ABSTRACT
1. UOC Anestesia e Rianimazione, Ospedale Buccheri La Ferla FBF, Palermo
L’intossicazione acuta da acido valproico (avp) può causare disturbi gastrointestinali, vari gradi di depressione del sistema nervoso centrale (confusione, disorientamento, ottundimento del sensorio, coma con insufficienza respiratoria), alterazione della funzionalità epatica (ipertransaminasi, riduzione dell’attività protrombinica,), iperammoniemia con encefalopatia, ipocalcemia e ipenatriemia. La miosi e il quadro clinico possono simulare l’intossicazione da oppiacei. Nei casi più gravi l’intossicazione da avp può portare all’arresto cardiaco e quindi alla morte principalmente correlata all’ipossia.
Il trattamento prevede il sostegno delle funzioni vitali, la lavanda gastrica con carbone attivo. Le tecniche depurative extrarenali si sono rilevate efficaci poiché nel sovradosaggio di avp la saturazione dei siti di legame proteico, rende il farmaco disponibile alla rimozione. Tuttavia vi è ancora una limitata esperienza circa l’efficacia dell’emodiafiltrazione nell’overdose acuta da acido valproico.
Riportiamo un caso in cui la tecnica di emodiafiltrazione è stata utilizzata con successo.
Una ragazza di anni quattordici giunge al pronto soccorso del nostro ospedale in stato soporoso per intossicazione da ingestione volontaria a scopo suicida di 50cpr di depakin 200 circa sei ore prima dell’arrivo. La ragazza presentava un’anamnesi patologica remota negativa; mentre era positiva l’anamnesi familiare per malattie neuropsichiatriche (la madre sofferente di una grave forma di sindrome ansiosa depressiva). La ragazza fu trovata cosciente in casa ma divenne rapidamente soporosa in ospedale. Era lievemente ipotesa (<90/50 mmHg), bradicardica (<60 bpm) e bradipnoica (< 12 atti/min). Il trattamento medico era già iniziato al pronto soccorso con lavanda gastrica, somministrazione di carbone attivo e catarsi salina. Per il rapido approfondimento dello stato di coscienza (GCS = 8) e per il peggioramento degli scambi EGA la ragazza fu intubata per via ototracheale e ventilata artificialmente, posizionato un catetere venoso centrale in vena giugulare interna DX, ed eseguiti esami di laboratorio routinari e dosati i livelli serici di avp.
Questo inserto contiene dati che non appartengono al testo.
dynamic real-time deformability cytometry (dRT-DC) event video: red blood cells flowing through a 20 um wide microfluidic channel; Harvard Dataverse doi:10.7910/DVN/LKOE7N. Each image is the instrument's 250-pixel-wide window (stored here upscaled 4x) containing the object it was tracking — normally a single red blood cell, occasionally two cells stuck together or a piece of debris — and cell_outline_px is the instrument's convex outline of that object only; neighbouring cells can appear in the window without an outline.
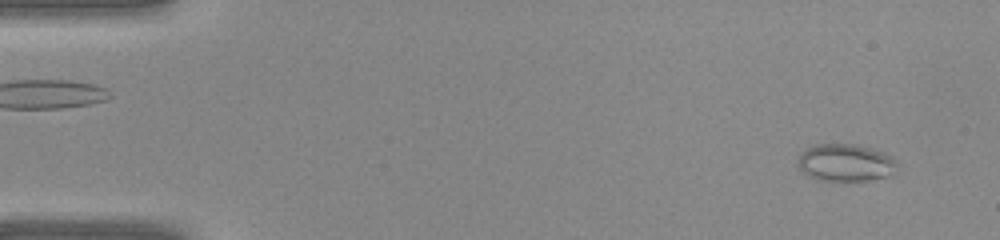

L’elevata concentrazione di avp(326 ug/ml), la gravità della sintomatologia neurologica, la riduzione dell’attività protrombinica e l’ipertransaminasemia, motivarono l’avvio di una seduta di emodiafiltrazione venovenosa continua (CVVHDF) circa sei ore dopo l’arrivo della Paz in terapia intensiva (macchina tipo PrismaFlex con filtro per alti flussi (M100) e con valori impostati di emoflitrato 1500 ml/h, dialisato 500 ml/h, pompa sangue 100 ml/h).
Fu somministrato inoltre un bolo di n-acetil carnitina (4 gr in SNG) dopo la dialisi per contrastare gli effetti tossici del farmaco sul fegato e l’iperammoniemia. L’alterazione coagulativa trattata con la somministrazione di konakion e protromplex. Dopo otto ore di seduta dialitica il dosaggio di avpera 94 ug/ml
Il giorno dopo la Paz fu estubata con successo. Infine, fu continuata la terapia con n-acetil carnitina fino al rientro nella norma dei valori dell’ammoniemia e dei parametri epatici; eccetto che per una crisi di opistotono (in 2° giornata) trattata con benzodiazepine, la ragazza ha mostrato pieno recupero delle funzioni neurologiche ed epatiche.
Tra le tecniche di depurazione extrarenale la CVVHDF è una metodica meglio tollerata emodinamicamente nei pazienti instabili come quelli in terapia intensiva. La scelta è obbligata dalla mancanza nel nostro ospedale di un servizio di dialisi; la metodica si dimostrata efficace poiché la concentrazione serica di avpsi è ridotta del 75% in circa otto ore determinando un rapido miglioramento delle condizioni cliniche e consentendo una più rapida estubazione della Paz che fu in pochi giorni dimessa a domicilio.